Clearly, I’m a a bendamustine fan.
Hi
I am into my 6 mo remission from B+R, I believe I came through it in fair condition. I did get high fevers. hospitalized twice 2nd time 102 temp and had CMV, thrombocytopina, Out side of feeling fatigue, I am doing ok. My cts are doing ok, wbc low to normal. I am 13q 14 w/unmutated and cd 38, I am not quite sure where I am in the remission part of this. my flow report says minute population of B cells w/co expressionof cd5/cd19 on the very low end no signifcant expression of cd23 marrow shows improvement over previous BMB. I am back on W&W. For now it is what it is. It’s the best I’ve felt in more than 2 yrs. When I see the specialst in 3 months. I will have more questions. Oh. I am seeing a dematologist because I have had this horrible rash on my upper torso and the Rx cream I have been given for itching are not helping.
Chaya,
I recently returned from the LRF Conference in Brooklyn where Dr. Bruce Cheson was a principle speaker for the CLL/SLL breakout session. His talk was dominated by the championing of BR.
I did not have time to read your article prior to hearing his talk but being aware of Terry Hamblin’s criticism of the comparison of Bendamustine against Chlorambucil I point blank asked Cheson about the fairness of the trial given the inferior dosing of Chlorambucil.
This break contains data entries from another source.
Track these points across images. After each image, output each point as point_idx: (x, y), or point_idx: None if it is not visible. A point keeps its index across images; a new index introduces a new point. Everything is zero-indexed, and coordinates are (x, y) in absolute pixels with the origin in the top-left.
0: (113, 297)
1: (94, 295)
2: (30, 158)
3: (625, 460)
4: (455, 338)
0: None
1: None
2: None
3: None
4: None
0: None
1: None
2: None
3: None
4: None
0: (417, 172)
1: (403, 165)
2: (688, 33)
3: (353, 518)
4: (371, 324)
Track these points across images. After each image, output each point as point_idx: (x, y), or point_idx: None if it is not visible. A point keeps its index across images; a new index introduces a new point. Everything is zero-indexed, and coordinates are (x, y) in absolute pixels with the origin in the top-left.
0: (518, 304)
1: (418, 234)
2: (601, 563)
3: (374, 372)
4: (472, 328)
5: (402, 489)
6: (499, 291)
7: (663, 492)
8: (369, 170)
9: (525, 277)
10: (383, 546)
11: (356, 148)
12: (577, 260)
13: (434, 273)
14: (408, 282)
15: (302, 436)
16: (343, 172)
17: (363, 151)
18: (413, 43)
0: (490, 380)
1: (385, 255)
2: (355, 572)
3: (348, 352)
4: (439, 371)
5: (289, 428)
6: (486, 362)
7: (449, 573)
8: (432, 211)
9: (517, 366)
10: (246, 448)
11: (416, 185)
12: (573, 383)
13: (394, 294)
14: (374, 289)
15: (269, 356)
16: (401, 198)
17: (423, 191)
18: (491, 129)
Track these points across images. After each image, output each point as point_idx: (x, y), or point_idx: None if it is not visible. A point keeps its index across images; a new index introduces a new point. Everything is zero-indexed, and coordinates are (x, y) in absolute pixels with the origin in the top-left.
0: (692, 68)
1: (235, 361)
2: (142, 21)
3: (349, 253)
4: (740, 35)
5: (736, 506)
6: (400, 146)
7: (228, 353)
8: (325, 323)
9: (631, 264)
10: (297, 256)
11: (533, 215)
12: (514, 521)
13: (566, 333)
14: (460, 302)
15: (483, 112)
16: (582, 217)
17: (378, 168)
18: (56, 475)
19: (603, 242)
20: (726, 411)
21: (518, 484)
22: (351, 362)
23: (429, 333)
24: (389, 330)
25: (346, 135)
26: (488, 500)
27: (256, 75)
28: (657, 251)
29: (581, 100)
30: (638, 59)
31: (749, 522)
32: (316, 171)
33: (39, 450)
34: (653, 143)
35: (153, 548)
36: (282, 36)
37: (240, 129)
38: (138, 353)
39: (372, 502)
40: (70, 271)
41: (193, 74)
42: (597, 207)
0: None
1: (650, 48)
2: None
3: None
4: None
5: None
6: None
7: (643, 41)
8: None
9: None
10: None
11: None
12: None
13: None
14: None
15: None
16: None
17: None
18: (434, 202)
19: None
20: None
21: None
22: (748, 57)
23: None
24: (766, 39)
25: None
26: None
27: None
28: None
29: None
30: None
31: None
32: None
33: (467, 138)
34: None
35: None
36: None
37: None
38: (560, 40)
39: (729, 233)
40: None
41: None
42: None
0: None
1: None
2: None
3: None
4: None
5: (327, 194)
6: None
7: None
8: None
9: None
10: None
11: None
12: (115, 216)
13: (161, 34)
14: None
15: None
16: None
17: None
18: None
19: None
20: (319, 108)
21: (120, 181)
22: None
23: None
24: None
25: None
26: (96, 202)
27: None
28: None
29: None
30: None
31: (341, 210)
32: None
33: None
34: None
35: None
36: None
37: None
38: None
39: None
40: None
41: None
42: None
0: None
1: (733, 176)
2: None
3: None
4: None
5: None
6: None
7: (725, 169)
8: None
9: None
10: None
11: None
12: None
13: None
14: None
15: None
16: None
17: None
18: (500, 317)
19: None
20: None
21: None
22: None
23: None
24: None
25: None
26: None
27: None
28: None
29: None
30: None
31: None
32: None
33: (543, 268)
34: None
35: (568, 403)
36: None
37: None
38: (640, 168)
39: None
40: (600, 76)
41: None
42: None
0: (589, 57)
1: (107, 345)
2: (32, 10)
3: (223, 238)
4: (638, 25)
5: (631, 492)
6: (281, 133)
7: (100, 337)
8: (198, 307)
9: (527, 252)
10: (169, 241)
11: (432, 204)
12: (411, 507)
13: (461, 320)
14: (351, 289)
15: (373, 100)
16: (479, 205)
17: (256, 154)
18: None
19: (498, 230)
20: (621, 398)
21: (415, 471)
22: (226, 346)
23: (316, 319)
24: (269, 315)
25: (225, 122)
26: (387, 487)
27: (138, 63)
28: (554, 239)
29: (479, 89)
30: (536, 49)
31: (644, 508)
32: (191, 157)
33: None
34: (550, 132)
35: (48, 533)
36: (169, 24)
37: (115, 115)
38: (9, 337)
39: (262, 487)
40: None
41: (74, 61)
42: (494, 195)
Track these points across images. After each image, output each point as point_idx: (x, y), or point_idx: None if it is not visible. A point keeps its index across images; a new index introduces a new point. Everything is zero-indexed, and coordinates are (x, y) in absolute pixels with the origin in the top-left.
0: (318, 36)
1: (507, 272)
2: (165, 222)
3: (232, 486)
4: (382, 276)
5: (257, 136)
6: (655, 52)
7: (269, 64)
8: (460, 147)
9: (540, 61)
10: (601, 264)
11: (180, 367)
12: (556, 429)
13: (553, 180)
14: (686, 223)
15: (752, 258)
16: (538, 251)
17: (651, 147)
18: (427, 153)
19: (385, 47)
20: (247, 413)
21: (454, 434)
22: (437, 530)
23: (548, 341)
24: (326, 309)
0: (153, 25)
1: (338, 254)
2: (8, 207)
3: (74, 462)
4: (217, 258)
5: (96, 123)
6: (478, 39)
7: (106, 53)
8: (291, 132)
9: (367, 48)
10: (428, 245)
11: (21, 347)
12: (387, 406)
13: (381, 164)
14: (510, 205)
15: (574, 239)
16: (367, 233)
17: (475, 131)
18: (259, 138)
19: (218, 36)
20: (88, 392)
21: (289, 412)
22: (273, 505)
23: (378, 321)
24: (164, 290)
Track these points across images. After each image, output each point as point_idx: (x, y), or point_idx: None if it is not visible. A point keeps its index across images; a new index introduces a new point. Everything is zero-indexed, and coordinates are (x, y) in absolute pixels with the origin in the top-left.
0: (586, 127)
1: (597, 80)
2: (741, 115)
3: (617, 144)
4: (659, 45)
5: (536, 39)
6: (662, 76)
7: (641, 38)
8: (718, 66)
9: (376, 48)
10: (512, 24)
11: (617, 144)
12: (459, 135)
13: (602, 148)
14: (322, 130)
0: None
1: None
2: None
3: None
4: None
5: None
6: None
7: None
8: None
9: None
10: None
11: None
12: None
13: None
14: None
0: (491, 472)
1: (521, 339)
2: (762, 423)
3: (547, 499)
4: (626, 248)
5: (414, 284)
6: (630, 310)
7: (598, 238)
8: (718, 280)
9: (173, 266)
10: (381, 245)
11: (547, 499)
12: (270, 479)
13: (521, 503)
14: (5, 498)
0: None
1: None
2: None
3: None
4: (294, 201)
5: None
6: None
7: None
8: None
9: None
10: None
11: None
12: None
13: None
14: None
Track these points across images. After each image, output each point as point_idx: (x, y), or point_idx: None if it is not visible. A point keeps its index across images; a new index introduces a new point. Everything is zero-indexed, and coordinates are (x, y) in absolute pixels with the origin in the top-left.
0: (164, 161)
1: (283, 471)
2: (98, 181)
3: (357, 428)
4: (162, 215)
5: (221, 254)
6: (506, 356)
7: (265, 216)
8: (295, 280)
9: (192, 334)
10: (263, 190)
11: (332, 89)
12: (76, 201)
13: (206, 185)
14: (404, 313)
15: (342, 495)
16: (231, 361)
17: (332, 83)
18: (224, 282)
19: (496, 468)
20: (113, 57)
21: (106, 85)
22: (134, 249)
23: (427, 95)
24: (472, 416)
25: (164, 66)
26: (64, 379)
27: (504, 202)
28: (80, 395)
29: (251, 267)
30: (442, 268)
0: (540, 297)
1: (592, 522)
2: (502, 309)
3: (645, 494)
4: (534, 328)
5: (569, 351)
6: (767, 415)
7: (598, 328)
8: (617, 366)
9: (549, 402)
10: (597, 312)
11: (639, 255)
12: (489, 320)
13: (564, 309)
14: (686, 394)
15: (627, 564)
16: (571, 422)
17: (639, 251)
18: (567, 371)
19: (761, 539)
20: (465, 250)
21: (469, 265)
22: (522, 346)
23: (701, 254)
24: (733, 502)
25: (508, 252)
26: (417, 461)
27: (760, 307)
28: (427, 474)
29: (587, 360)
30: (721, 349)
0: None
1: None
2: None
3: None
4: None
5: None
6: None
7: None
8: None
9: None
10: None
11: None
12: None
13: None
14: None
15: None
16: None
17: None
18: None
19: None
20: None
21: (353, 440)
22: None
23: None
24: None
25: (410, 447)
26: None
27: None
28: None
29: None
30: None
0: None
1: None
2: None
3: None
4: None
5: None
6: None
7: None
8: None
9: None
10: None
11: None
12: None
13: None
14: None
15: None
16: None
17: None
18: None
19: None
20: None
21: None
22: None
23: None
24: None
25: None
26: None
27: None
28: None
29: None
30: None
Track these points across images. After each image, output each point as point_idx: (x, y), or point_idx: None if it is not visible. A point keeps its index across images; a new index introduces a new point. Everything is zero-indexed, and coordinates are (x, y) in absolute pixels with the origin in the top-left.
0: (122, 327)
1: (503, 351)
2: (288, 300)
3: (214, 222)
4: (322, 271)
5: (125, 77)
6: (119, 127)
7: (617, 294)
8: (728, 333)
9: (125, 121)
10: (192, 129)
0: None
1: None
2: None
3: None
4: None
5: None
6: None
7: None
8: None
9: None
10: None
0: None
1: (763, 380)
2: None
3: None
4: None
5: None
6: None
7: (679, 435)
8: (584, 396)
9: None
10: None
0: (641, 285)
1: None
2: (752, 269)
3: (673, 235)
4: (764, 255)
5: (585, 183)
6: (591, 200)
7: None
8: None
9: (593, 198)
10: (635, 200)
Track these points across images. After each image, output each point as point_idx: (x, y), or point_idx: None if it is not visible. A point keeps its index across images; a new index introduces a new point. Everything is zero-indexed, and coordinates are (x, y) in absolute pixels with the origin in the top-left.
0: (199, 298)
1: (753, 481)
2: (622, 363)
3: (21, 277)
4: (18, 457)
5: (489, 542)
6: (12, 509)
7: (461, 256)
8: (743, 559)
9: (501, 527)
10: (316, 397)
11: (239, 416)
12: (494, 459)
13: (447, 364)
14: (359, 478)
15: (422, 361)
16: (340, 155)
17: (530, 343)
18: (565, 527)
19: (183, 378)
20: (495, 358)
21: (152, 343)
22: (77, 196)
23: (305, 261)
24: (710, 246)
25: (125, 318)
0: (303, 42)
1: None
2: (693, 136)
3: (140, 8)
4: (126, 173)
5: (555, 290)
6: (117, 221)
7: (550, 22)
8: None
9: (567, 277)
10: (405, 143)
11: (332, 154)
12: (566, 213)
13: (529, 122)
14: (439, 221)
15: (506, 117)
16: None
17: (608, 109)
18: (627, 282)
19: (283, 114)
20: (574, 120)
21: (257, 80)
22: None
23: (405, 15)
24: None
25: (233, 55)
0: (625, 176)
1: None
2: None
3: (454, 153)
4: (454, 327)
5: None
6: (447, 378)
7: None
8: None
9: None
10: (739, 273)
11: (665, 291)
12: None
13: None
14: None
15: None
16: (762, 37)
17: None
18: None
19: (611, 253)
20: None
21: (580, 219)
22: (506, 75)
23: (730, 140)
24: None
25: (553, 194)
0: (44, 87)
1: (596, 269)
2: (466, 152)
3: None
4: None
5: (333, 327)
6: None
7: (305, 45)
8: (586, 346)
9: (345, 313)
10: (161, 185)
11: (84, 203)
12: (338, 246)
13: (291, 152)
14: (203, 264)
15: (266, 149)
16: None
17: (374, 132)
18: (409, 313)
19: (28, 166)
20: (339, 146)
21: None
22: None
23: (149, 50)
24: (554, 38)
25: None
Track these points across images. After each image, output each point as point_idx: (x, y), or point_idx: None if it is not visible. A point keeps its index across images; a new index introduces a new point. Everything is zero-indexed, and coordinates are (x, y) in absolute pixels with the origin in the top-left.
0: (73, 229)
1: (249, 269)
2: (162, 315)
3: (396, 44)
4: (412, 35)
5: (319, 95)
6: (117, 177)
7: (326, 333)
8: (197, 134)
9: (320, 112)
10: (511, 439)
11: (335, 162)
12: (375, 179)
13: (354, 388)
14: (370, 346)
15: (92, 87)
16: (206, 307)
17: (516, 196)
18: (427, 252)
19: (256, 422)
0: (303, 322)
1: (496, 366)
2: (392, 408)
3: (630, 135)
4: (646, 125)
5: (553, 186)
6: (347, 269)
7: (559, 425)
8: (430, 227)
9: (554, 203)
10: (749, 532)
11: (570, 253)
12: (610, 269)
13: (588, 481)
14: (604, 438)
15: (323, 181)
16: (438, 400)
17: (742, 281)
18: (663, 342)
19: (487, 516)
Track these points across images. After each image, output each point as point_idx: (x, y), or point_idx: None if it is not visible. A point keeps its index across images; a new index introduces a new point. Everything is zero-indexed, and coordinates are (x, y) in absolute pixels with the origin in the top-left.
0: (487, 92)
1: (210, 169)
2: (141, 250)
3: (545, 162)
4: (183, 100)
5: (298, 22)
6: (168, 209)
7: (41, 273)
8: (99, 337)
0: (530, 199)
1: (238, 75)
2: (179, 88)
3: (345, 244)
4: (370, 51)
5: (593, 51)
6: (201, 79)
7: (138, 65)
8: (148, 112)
He dismissed it as being “not true” end of discussion. Later in the general auditorium Q&A I put this question to Dr. Cheson: “Given that Bendamustine is considered an alkylating agent could patients expect a higher incidence of MDS or secondary cancers and has there been any data to that effect?” He answered that there had not been enough time to show prolonged effects. I personally find it hard to believe that for all the years it had been used in East Germany that only the “good” results were documented. Germans (East or West) were never noted for lack of careful data gathering.
The Irony of this Conference with its emphasis for the CLL/SLL crowd on the rosy future of Bendamustine/Rituxan, was a guy who sat next to me who had been on a CAL-101 Trial since May after a life threatening reaction from BR. – Caveat Emptor!
Not being a fan of Alkylating agents in general I am in sync with your cautious take on the subject. Nice work and may your trip be renewing.